Ten Morgan Hill employees received pink slips this week, as the city prepares to adopt an annual budget that has to trim $2.3 million from general fund expenses for the fiscal year that begins July 1.
The city manager’s recommended budget, which was released to the public Friday afternoon, calls for eliminating the equivalent of almost 16 full-time positions in order to close the funding gap, and does not foresee adding any money to the city’s reserves until at least 2015.
The recommended budget advises laying off two police officers, but a proposal submitted to the city this week by the officers’ union could save those jobs. If the city council accepts that proposal at Wednesday’s meeting, the recommended budget would call for eliminating one full-time position that was vacated when an officer retired less than one month ago, according to Assistant to the City Manager Brian Stott.

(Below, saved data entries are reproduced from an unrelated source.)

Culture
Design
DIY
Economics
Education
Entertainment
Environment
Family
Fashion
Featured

About six of the total positions on the chopping block are currently vacant.
Other occupied positions slated for elimination, if they don’t survive upcoming council workshops, public hearings and ultimate council approval, are the city’s animal control officer, a recreation coordinator, an office assistant and a senior project manager.
Full-time positions that would be reduced to part-time include a public works inspector, the community development director, environmental services coordinator, the manager and coordinator for the business and housing services division, and the program administrator.

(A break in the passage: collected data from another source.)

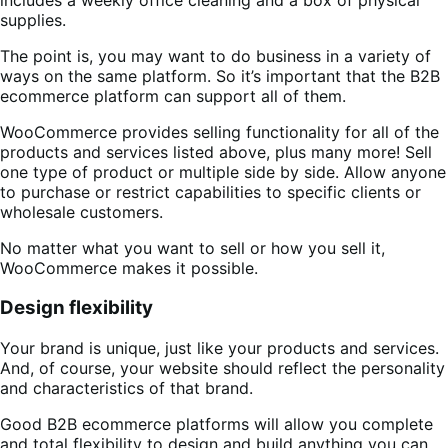
supplies.
The point is, you may want to do business in a variety of
ways on the same platform. So it’s important that the B2B
ecommerce platform can support all of them.
WooCommerce provides selling functionality for all of the
products and services listed above, plus many more! Sell
one type of product or multiple side by side. Allow anyone
to purchase or restrict capabilities to specific clients or
wholesale customers.
No matter what you want to sell or how you sell it,
WooCommerce makes it possible.
Design flexibility
Your brand is unique, just like your products and services.
And, of course, your website should reflect the personality
and characteristics of that brand.
Good B2B ecommerce platforms will allow you complete
and total flexibility to design and build anything you can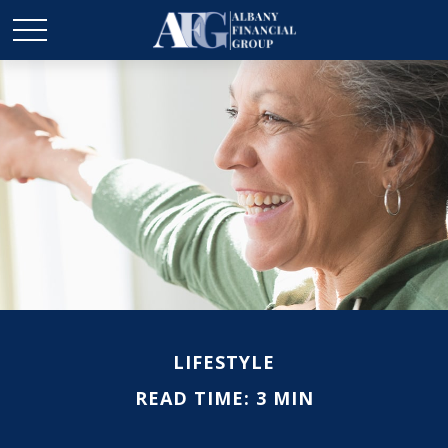
LIFESTYLE
READ TIME: 3 MIN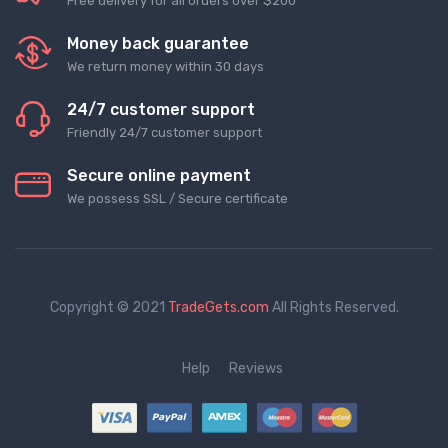
Free delivery for all orders over $200
Money back guarantee
We return money within 30 days
24/7 customer support
Friendly 24/7 customer support
Secure online payment
We possess SSL / Secure сertificate
Copyright © 2021
TradeGets.com
All Rights Reserved.
Help
Reviews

The total budget for fiscal year 2010-2011, including the general fund, capital improvement program and the redevelopment agency, is about $141.2 million. That’s about $12.5 million less than the current year’s expenditures.

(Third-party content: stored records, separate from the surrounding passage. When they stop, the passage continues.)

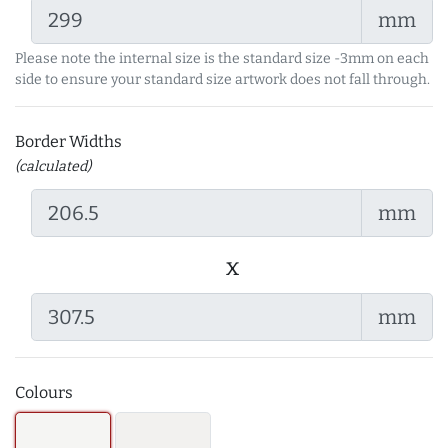
mm
Please note the internal size is the standard size -3mm on each
side to ensure your standard size artwork does not fall through.
Border Widths
(calculated)
mm
x
mm
Colours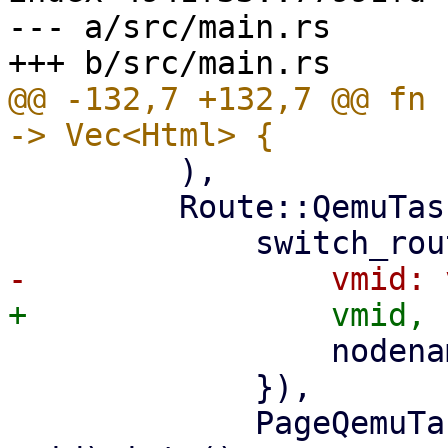
--- a/src/main.rs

The city’s general fund, which includes most of the city employees’ salaries and benefits, is proposed to be $25.1 million next year – down from about $27.4 million for fiscal year 2009-2010.
The budget also recommends drawing the city’s reserves down by about $600,000, bringing the fund balance to about 22 percent of the total general fund expenditures. As the budget assumes a slow recovery from the current recession, city staff anticipate milking the reserves down to about 15 percent of the general fund by fiscal year 2014-2015.
The proposed layoffs reflect the city council’s previously stated top priority to reduce labor costs as part of its sustainable budget strategy, city budget Manager Jimmy Forbis said. Combined with last year’s elimination of about 12 city positions, the recommended cuts would amount to a 16 percent reduction of the city’s workforce in two years, Stott noted. If the currently proposed cuts go into effect, the city will employ a total workforce of about 171 full-time employees.
This is the second year in a row city coffers have been plagued by plunging sales tax, property tax, and hotel tax revenues.
The proposed layoffs make up the bulk of the $2.3 million in cuts. Other cuts come from delaying the replacement of capital equipment such as vehicles, City Manager Ed Tewes said.
The recommended budget does not include potential amendments to the city’s contracts with two unions – the Police Officers’ Association and the Community Service Officers Association. Earlier this week the two groups presented changes to their current contracts that the council will consider at its regular meeting Wednesday. Combined, those two agreements would save the city more than $700,000 over the next five years, Stott said.
About 56 percent of the general fund is spent on city salaries, and Forbis said since the city began cutting more luxurious and less necessary expenses when the financial crisis started in 2008, labor costs are the only place left to turn.
“Now we’re to the point we don’t have the money to pay the personnel costs we have,” Forbis said.